**SUPPLIED ENTRIES:**
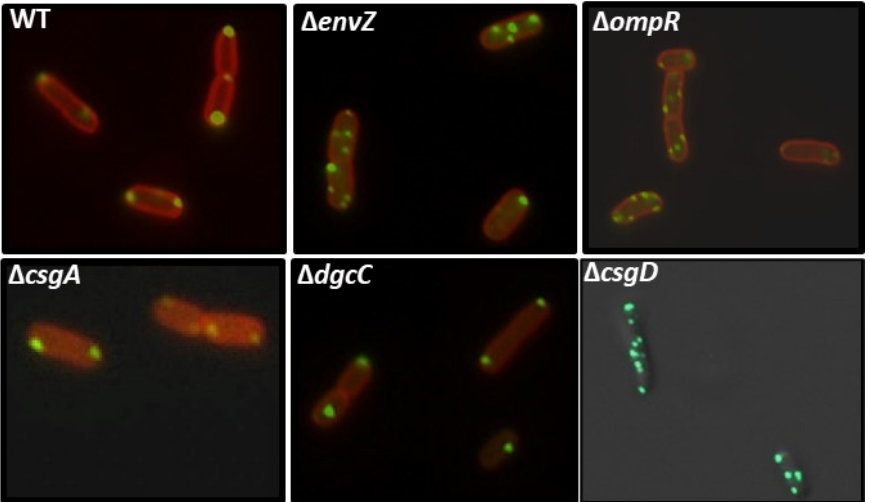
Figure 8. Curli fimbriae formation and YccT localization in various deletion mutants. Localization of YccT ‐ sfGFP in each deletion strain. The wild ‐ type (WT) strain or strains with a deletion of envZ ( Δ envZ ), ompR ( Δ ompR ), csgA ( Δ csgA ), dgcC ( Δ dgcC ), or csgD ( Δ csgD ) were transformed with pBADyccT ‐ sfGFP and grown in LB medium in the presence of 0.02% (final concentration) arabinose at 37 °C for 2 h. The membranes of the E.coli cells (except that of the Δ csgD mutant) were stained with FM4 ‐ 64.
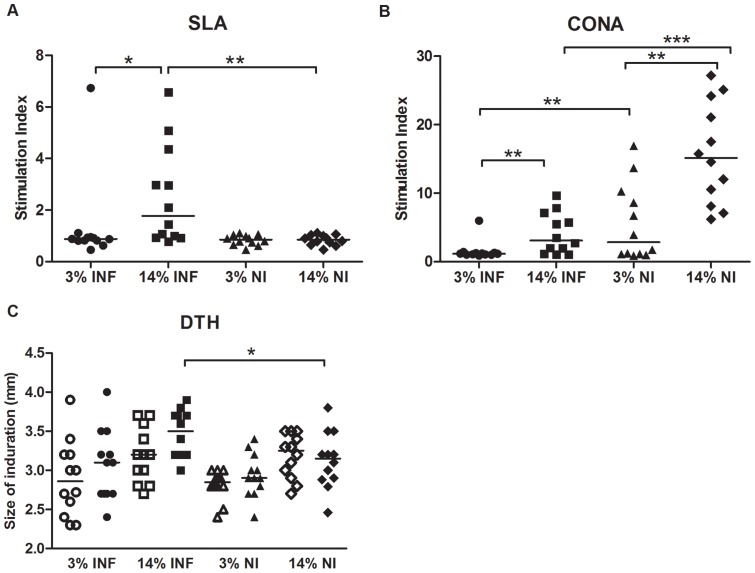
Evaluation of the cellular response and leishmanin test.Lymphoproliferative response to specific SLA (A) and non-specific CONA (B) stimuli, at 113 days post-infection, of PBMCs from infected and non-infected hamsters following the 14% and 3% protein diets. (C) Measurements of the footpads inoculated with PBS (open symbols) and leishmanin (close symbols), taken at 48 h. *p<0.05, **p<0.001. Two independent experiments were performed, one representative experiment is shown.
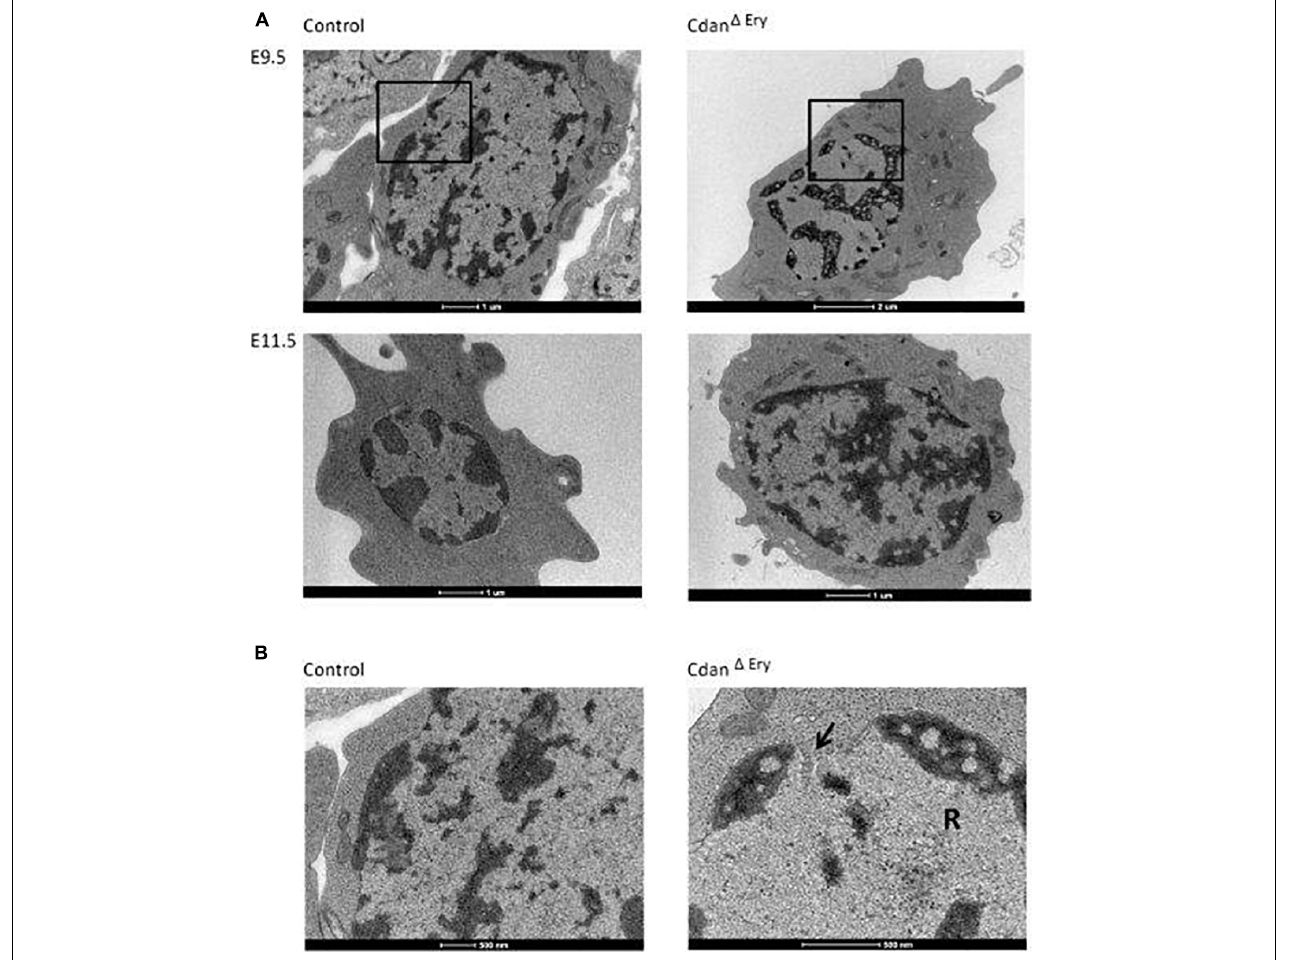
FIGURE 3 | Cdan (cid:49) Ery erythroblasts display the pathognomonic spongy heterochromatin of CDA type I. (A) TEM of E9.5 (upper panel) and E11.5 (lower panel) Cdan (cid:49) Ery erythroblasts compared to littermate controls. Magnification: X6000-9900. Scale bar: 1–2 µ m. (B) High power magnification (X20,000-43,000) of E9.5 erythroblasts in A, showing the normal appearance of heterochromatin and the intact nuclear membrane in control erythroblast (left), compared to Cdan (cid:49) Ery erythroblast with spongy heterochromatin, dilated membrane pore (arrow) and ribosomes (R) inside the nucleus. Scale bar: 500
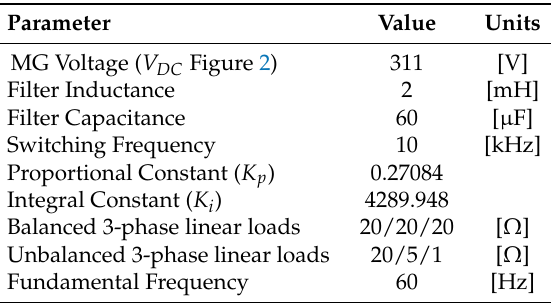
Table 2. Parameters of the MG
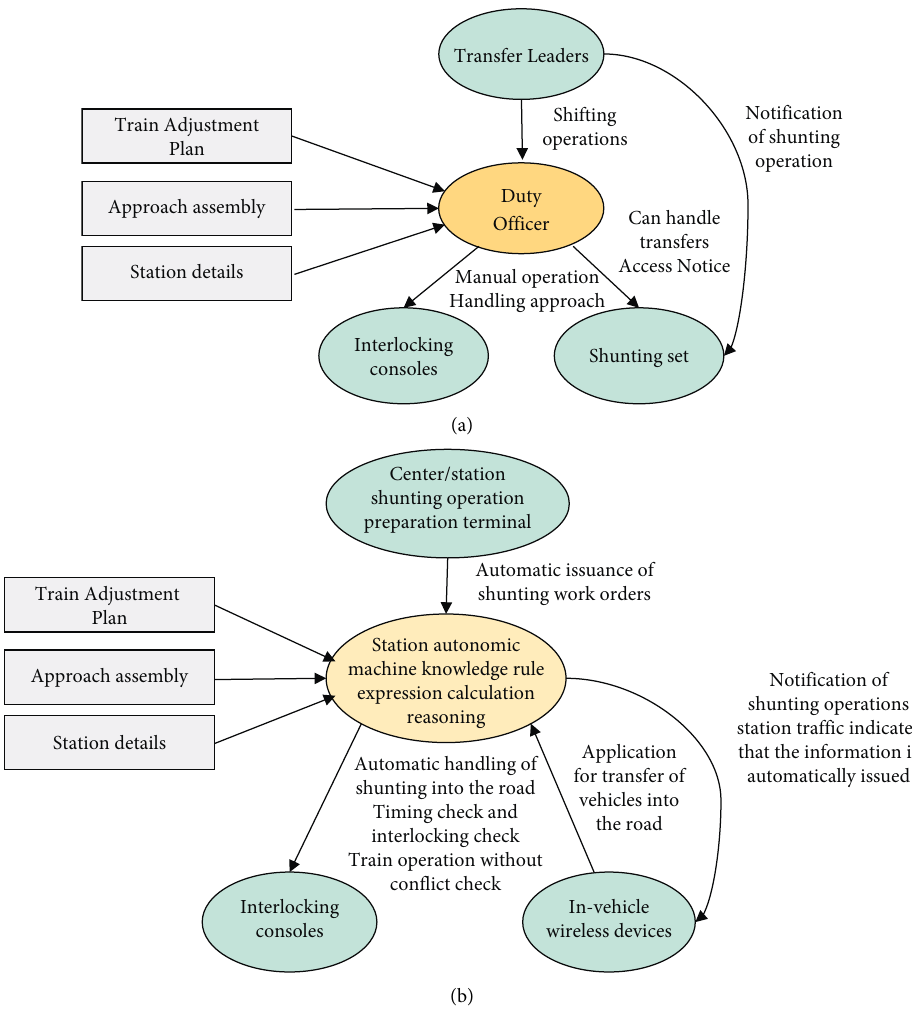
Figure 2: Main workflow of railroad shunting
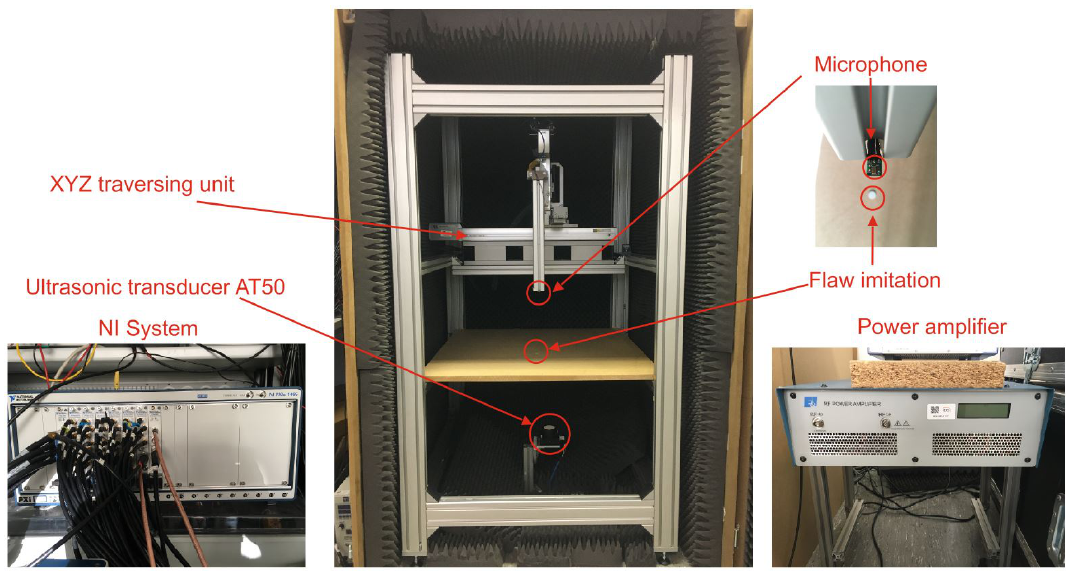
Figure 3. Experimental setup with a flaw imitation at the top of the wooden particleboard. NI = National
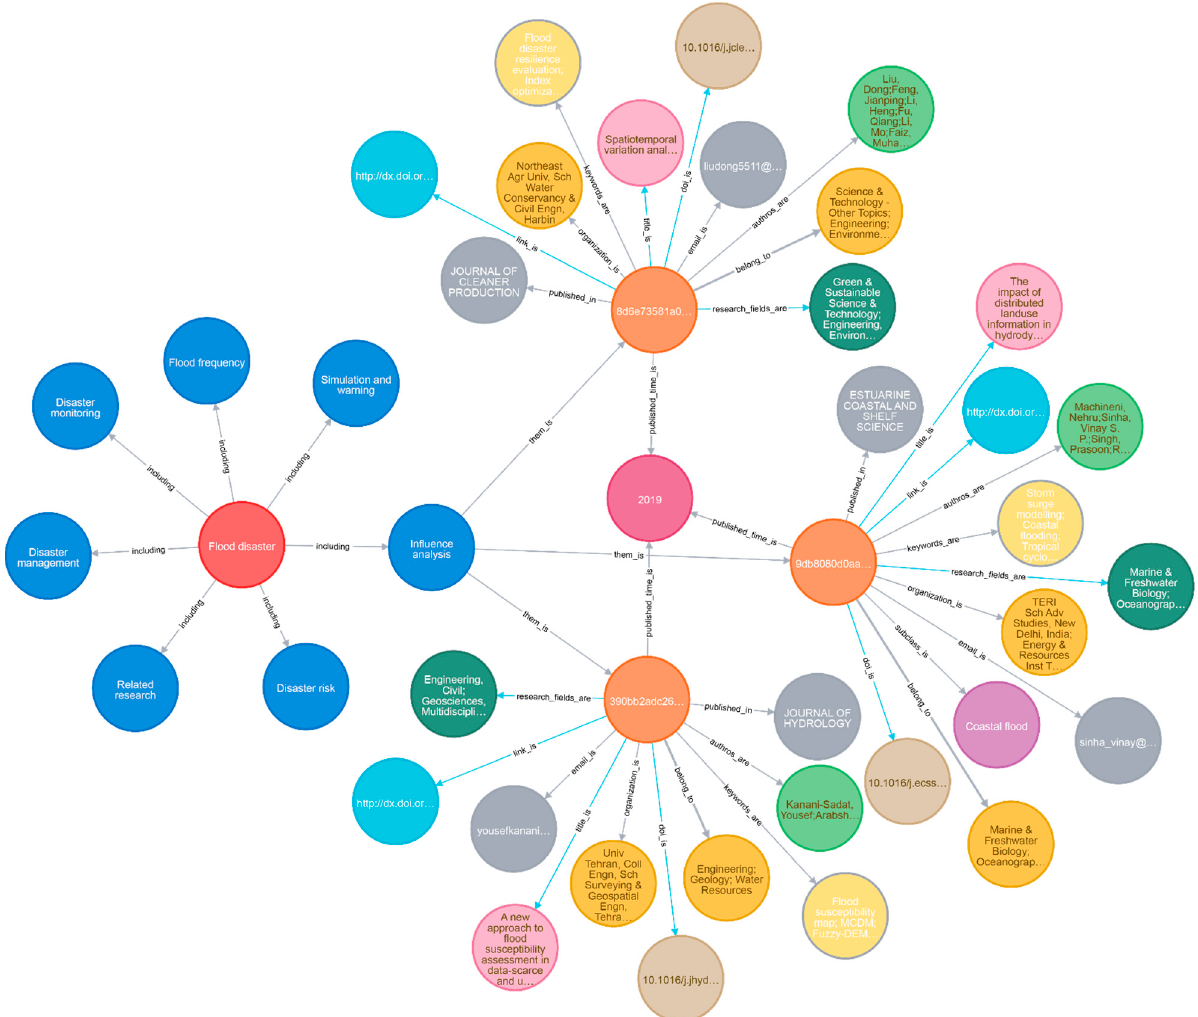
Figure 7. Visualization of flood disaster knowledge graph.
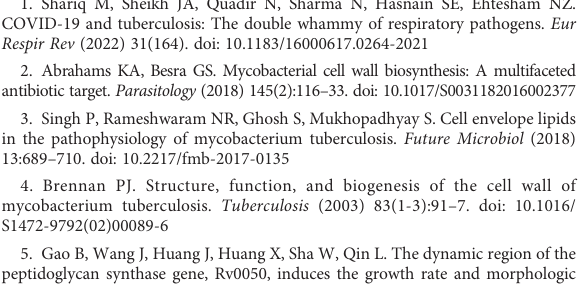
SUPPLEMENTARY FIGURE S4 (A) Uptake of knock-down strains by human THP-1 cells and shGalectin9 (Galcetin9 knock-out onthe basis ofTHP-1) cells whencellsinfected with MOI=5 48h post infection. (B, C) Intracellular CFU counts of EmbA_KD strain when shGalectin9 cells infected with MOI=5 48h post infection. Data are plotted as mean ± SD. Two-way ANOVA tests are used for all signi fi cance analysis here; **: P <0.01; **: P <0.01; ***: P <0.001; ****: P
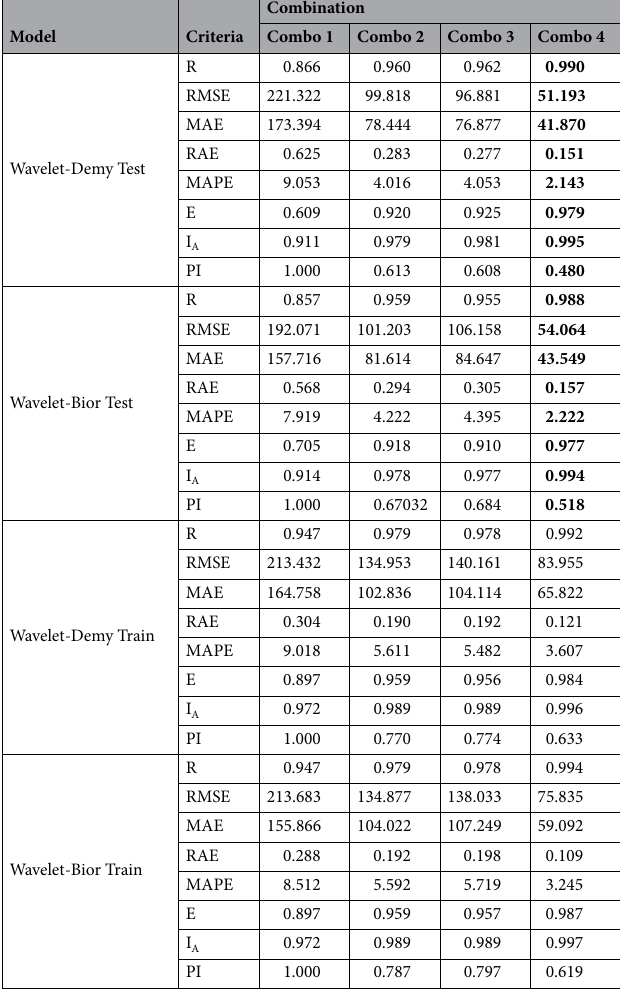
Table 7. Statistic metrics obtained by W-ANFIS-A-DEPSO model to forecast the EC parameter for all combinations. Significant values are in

**EXERCISE OBJECTIVE:**
Return the complete material above exactly, with no picture.

**RESULT:**
Figure 8. Curli fimbriae formation and YccT localization in various deletion mutants. Localization of YccT ‐ sfGFP in each deletion strain. The wild ‐ type (WT) strain or strains with a deletion of envZ ( Δ envZ ), ompR ( Δ ompR ), csgA ( Δ csgA ), dgcC ( Δ dgcC ), or csgD ( Δ csgD ) were transformed with pBADyccT ‐ sfGFP and grown in LB medium in the presence of 0.02% (final concentration) arabinose at 37 °C for 2 h. The membranes of the E.coli cells (except that of the Δ csgD mutant) were stained with FM4 ‐ 64.
Evaluation of the cellular response and leishmanin test.Lymphoproliferative response to specific SLA (A) and non-specific CONA (B) stimuli, at 113 days post-infection, of PBMCs from infected and non-infected hamsters following the 14% and 3% protein diets. (C) Measurements of the footpads inoculated with PBS (open symbols) and leishmanin (close symbols), taken at 48 h. *p<0.05, **p<0.001. Two independent experiments were performed, one representative experiment is shown.
FIGURE 3 | Cdan (cid:49) Ery erythroblasts display the pathognomonic spongy heterochromatin of CDA type I. (A) TEM of E9.5 (upper panel) and E11.5 (lower panel) Cdan (cid:49) Ery erythroblasts compared to littermate controls. Magnification: X6000-9900. Scale bar: 1–2 µ m. (B) High power magnification (X20,000-43,000) of E9.5 erythroblasts in A, showing the normal appearance of heterochromatin and the intact nuclear membrane in control erythroblast (left), compared to Cdan (cid:49) Ery erythroblast with spongy heterochromatin, dilated membrane pore (arrow) and ribosomes (R) inside the nucleus. Scale bar: 500
Table 2. Parameters of the MG
Figure 2: Main workflow of railroad shunting
Figure 3. Experimental setup with a flaw imitation at the top of the wooden particleboard. NI = National
Figure 7. Visualization of flood disaster knowledge graph.
SUPPLEMENTARY FIGURE S4 (A) Uptake of knock-down strains by human THP-1 cells and shGalectin9 (Galcetin9 knock-out onthe basis ofTHP-1) cells whencellsinfected with MOI=5 48h post infection. (B, C) Intracellular CFU counts of EmbA_KD strain when shGalectin9 cells infected with MOI=5 48h post infection. Data are plotted as mean ± SD. Two-way ANOVA tests are used for all signi fi cance analysis here; **: P <0.01; **: P <0.01; ***: P <0.001; ****: P
Table 7. Statistic metrics obtained by W-ANFIS-A-DEPSO model to forecast the EC parameter for all combinations. Significant values are in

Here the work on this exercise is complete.